**** Materials provided

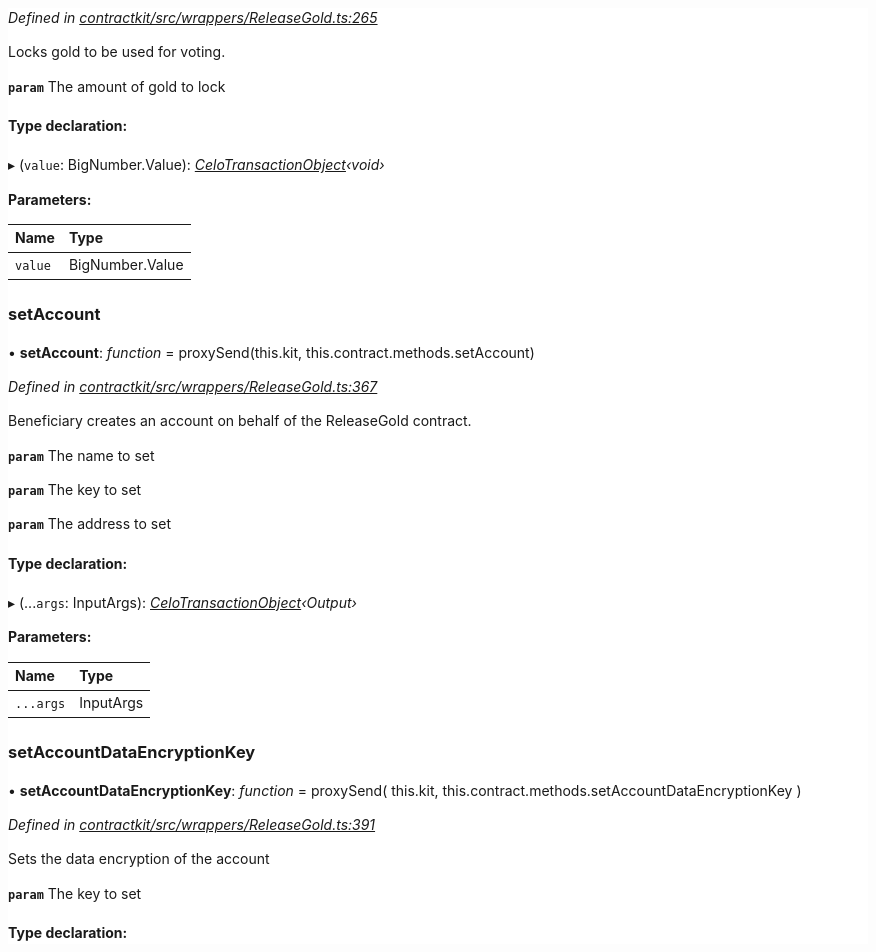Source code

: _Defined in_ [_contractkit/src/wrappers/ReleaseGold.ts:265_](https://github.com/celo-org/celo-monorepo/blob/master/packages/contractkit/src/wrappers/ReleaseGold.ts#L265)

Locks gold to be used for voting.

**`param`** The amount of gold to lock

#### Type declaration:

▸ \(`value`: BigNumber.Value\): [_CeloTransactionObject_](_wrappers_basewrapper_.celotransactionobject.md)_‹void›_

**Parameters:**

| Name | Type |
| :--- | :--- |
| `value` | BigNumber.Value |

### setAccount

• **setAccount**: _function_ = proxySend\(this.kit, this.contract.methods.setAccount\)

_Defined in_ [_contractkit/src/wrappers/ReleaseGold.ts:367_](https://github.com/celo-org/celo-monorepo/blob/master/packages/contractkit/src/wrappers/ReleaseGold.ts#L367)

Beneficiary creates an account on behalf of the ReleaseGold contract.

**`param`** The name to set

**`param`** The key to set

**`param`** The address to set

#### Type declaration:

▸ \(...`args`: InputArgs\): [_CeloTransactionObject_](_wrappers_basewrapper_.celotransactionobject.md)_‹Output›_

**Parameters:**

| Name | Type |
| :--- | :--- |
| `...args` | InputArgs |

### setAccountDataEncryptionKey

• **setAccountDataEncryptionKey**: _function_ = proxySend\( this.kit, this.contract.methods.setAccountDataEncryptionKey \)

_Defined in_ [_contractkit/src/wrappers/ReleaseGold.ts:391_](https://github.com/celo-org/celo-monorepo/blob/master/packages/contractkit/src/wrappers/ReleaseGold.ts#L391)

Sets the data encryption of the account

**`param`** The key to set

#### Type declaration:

********

_Work order_: Please write out the lines that run from the one with "this.kit, this.contract.methods.setAccountDataEncryptionKey \)" to the end of the records, both included, exactly as they appear.

_Exercise result_:
• **setAccountDataEncryptionKey**: _function_ = proxySend\( this.kit, this.contract.methods.setAccountDataEncryptionKey \)

_Defined in_ [_contractkit/src/wrappers/ReleaseGold.ts:391_](https://github.com/celo-org/celo-monorepo/blob/master/packages/contractkit/src/wrappers/ReleaseGold.ts#L391)

Sets the data encryption of the account

**`param`** The key to set

#### Type declaration:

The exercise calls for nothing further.